1. Helping nonprofits develop and build relationships with funders
Because of the work that our students have done with helping their nonprofit clients develop relationships with funders, in 2025 those funders reached directly out to their clients and offered more money or unrestricted funding (without the nonprofit even asking).
One student said “My equity-focused client had a Foundation reach out to them to award an emergency $100K grant with NO action needed to receive it (no application!) just because of the political climate, recognizing that now is the time they need support.”
2. Developing Master Grant Templates that help the organization get clarity
When you are creating Master Grant Templates for your clients, this will help ground a visionary Executive Director and engage the board in more effective ways.
This is VERY valuable, even if you never write grants for the organization, because you help the organization stop mission drifting and burning everyone out.
The board also gets clear on what needs to get done, how much funding is actually needed (instead of ambiguous figures), and they become more involved.
3. Getting things organized to preserve institutional knowledge
What does this mean?
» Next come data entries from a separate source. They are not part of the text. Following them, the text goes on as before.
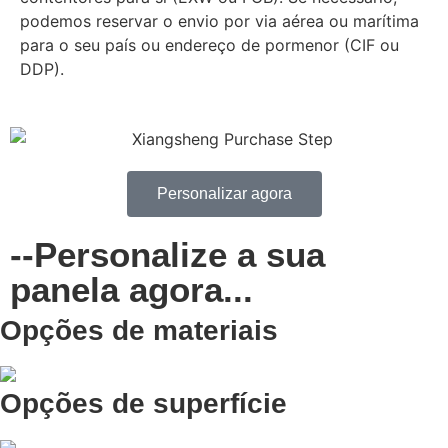
podemos reservar o envio por via aérea ou marítima
para o seu país ou endereço de pormenor (CIF ou
DDP).
Personalizar agora
--Personalize a sua
panela agora...
Opções de materiais
Opções de superfície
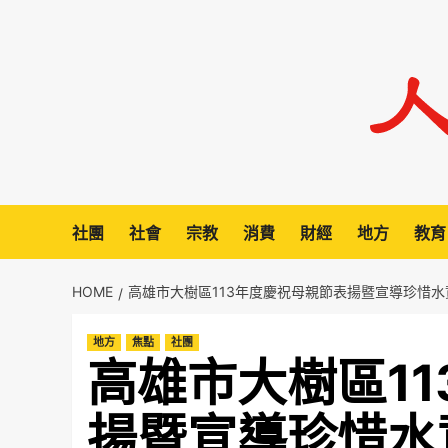
Skip
to
content
社團
社會
宗教
消費
財經
地方
教育
HOME
高雄市大樹區113年度慶祝母親節表揚暨宣導珍惜水
地方
焦點
社團
高雄市大樹區1
揚暨宣導珍惜水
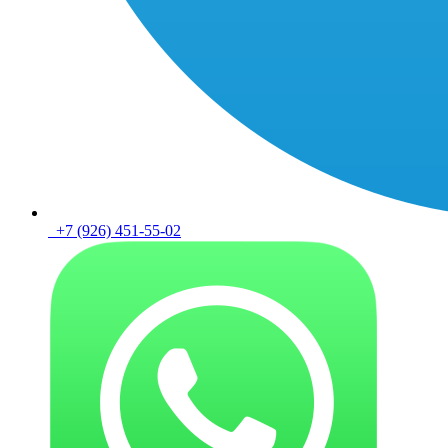
+7 (926) 451-55-02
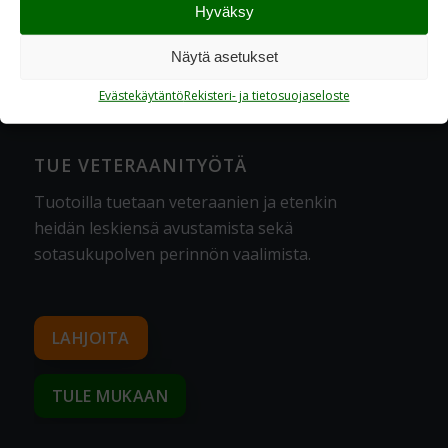
Hyväksy
Saavutettavuus
Laskutusohjeet
Näytä asetukset
Evästekäytäntö
Rekisteri- ja tietosuojaseloste
TUE VETERAANITYÖTÄ
Tuotoilla tuetaan veteraanien ja etenkin
heidän leskiensä avustamista sekä
sotasukupolven perinnön vaalimista
.
LAHJOITA
TULE MUKAAN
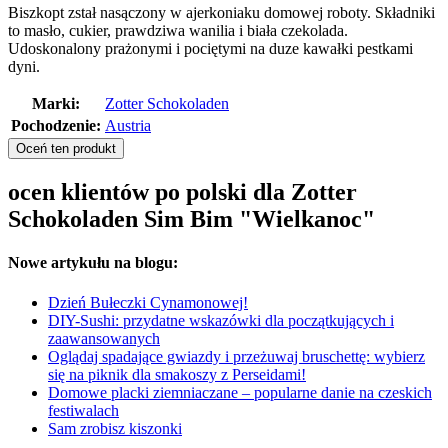
Biszkopt zstał nasączony w ajerkoniaku domowej roboty. Składniki
to masło, cukier, prawdziwa wanilia i biała czekolada.
Udoskonalony prażonymi i pociętymi na duze kawałki pestkami
dyni.
Marki:
Zotter Schokoladen
Pochodzenie:
Austria
Oceń ten produkt
ocen klientów po polski dla Zotter
Schokoladen Sim Bim "Wielkanoc"
Nowe artykułu na blogu:
Dzień Bułeczki Cynamonowej!
DIY-Sushi: przydatne wskazówki dla początkujących i
zaawansowanych
Oglądaj spadające gwiazdy i przeżuwaj bruschettę: wybierz
się na piknik dla smakoszy z Perseidami!
Domowe placki ziemniaczane – popularne danie na czeskich
festiwalach
Sam zrobisz kiszonki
Well, you get all the documents organized (or developed) that nonprofits need when submitting grants. I can’t tell you how many nonprofits don’t know where their IRS Tax Exemption letter is, haven’t developed a budget for a program, or have bios for their board members.
Even if they do, chances are it is all on one person’s computer, in folders only that one person can understand, and if that person leaves (or their old computer crashes) everything is lost.
4. Creating a grant prospecting calendar with aligned funders
Having a strategy to submit to 15-20 aligned funders over a period of time vs. 100 applications over a weekend is a surer strategy to get funding.
This is hugely valuable to know how to find funders that align and will be competitive to get funding.
5. Not burning out the entire Executive Director with (last minute) grant writing
Having a grant writer, actually write grants, instead of an Executive Director working an entire weekend is VERY valuable. Even if all of your grants don’t get awarded, you are doing the work so they don’t have to.
When you go into a Sales Call as a grant writer, you need to emphasize the other value of work (not just grant wins).
Remember, you are not just a grant writer. You are a grant strategist. Even if you never win a grant (which many organizations won’t get in their first year), you are building the capacity for grants, and other types of funding, for the nonprofit. They will be READY to receive any type of funding and be able to manage and implement it.